Suprema und Infima
Unsere Überlegungen zeigen, dass die rationalen Zahlen kein gutes Modell für ein Linearkontinuum bilden: Sie lassen wichtige Größen aus. Die Quadratwurzel aus 2 ist nach dem Satz des Pythagoras die Länge der Diagonalen des Einheitsquadrats, die Zahl π ist die Hälfte des Umfangs eines Einheitskreises. Diese und viele weitere Größen liegen nicht in ℚ. Die Funktion f : ℚ → ℚ mit
f (q) = q2 − 2 für alle q ∈ ℚ
besitzt keine Nullstelle in ℚ, obwohl sie stetig ist und sowohl negative als auch positive Werte annimmt. Wir müssen also unsere Axiome erweitern, um die in ℚ „fehlenden“ Zahlen sicherzustellen. Überraschenderweise ist dies durch ein einziges Axiom möglich. Wir definieren hierzu:
Definition (obere und untere Schranke)
Sei K ein angeordneter Körper, und seien X ⊆ K, s ∈ K.
(1) | s heißt obere Schranke von X, in Zeichen X ≤ s, falls x ≤ s für alle x ∈ X. |
(2) | X heißt nach oben beschränkt, falls eine obere Schranke von X existiert. |
(3) | s heißt Supremum von X, in Zeichen s = sup(X), falls s eine obere Schranke von X ist und für jede obere Schranke s′ von X gilt, dass s ≤ s′. |
Analog sind die Begriffe untere Schranke, nach unten beschränkt und Infimum (größte untere Schranke) definiert.
Wir betrachten einige Beispiele in ℚ. Dabei verwenden wir die Intervalle
[ a, b ] = { c | a ≤ c ≤ b }, [ a, b [ = { c | a ≤ c < b },
] a, b ] = { c | a < c ≤ b }, ] a, b [ = { c | a < c < b },
die sich für jede Ordnung definieren lassen.

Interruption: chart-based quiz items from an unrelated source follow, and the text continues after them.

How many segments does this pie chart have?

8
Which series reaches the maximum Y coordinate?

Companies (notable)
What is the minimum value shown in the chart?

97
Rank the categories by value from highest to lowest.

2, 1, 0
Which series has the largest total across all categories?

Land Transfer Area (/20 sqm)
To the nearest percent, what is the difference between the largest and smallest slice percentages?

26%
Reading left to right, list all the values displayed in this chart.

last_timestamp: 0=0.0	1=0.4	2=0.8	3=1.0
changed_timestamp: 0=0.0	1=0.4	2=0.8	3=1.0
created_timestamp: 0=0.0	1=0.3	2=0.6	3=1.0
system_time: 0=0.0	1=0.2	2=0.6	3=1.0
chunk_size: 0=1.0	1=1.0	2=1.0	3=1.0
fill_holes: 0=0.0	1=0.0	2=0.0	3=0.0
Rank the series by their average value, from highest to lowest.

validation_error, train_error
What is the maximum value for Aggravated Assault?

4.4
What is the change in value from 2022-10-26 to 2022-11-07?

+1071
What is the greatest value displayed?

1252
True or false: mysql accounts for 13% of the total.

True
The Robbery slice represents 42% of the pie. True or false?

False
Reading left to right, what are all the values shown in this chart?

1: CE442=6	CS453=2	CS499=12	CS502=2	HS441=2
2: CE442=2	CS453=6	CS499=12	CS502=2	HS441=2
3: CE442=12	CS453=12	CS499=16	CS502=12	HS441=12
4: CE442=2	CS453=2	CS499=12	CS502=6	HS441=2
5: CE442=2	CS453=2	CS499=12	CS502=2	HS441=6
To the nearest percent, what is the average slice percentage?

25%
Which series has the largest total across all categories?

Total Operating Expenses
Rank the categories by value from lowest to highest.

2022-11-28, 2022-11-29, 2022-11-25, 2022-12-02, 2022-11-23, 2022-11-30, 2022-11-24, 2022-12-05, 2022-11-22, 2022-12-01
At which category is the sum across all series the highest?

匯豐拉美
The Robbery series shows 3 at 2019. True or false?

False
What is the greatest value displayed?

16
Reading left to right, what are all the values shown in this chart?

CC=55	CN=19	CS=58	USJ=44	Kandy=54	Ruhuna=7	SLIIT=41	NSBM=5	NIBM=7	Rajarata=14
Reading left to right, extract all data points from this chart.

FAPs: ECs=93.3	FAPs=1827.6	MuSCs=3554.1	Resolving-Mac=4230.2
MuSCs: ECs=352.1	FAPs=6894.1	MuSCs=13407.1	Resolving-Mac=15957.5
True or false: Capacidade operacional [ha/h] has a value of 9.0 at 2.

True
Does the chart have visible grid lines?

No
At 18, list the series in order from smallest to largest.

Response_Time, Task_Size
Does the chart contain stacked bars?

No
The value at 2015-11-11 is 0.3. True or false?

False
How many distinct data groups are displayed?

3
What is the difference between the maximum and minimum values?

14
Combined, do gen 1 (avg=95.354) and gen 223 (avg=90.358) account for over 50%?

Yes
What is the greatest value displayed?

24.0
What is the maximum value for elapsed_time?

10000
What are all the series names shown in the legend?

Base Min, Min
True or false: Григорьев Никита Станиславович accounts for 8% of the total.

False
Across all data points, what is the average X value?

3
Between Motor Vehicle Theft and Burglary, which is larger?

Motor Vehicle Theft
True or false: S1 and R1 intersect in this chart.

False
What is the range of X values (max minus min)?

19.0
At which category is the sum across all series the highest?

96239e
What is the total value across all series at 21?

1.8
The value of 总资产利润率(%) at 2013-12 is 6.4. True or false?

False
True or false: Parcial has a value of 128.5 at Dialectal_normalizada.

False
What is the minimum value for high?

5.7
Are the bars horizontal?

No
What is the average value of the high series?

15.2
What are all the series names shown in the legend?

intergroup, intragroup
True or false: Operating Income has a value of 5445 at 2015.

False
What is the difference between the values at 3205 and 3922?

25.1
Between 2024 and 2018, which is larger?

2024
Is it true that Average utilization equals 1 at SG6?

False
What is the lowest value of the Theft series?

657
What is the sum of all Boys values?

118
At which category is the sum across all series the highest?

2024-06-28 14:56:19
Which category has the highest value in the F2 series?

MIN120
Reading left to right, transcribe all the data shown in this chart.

Beispiele in den rationalen Zahlen
(1) | Die Zahl 2 ist eine obere Schranke des Intervalls [ 0, 1 ]. Die Menge ℕ ist nach oben unbeschränkt und nach unten beschränkt (etwa durch 0). |
(2) | Für X = [ 0, 1 ], [ 0, 1 [ , ] 0, 1 ], ] 0, 1 [ gilt jeweils inf (X) = 0, sup(X) = 1. Ein Supremum oder Infimum kann der Menge angehören oder nicht. |
(3) | Für X = [ 0, 1 ] ∪ { 2 } gilt inf (X) = 0, sup(X) = 2. |
(4) | Für X = { 1/n | n ∈ ℕ* } gilt inf (X) = 0, sup(X) = 1. |
(5) | Für X = { q ≥ 0 | q2 ≤ 2 } ⊆ ℚ gilt inf (X) = 0 und X ≤ 2. X besitzt aufgrund der Irrationalität der Wurzel aus 2 kein Supremum in ℚ. |
Anschauliche Bildung eines Supremums und Infimums
Wir betrachten eine beschränkte nichtleere Menge X in einem angeordneten Körper K. Weitere seien s eine obere und t eine untere Schranke von X.
Irrationalität der Wurzel aus 2
Die Irrationalität der Quadratwurzel aus 2 führt zu einer Lücke in ℚ (dem Fehlen eines Supremums):
Die Menge X = { q ∈ ℚ | q2 < 2 } hat kein Supremum und kein Infimum in ℚ. Die Funktion f : ℚ → ℚ mit f (q) = q2 − 2 hat keine Nullstellen.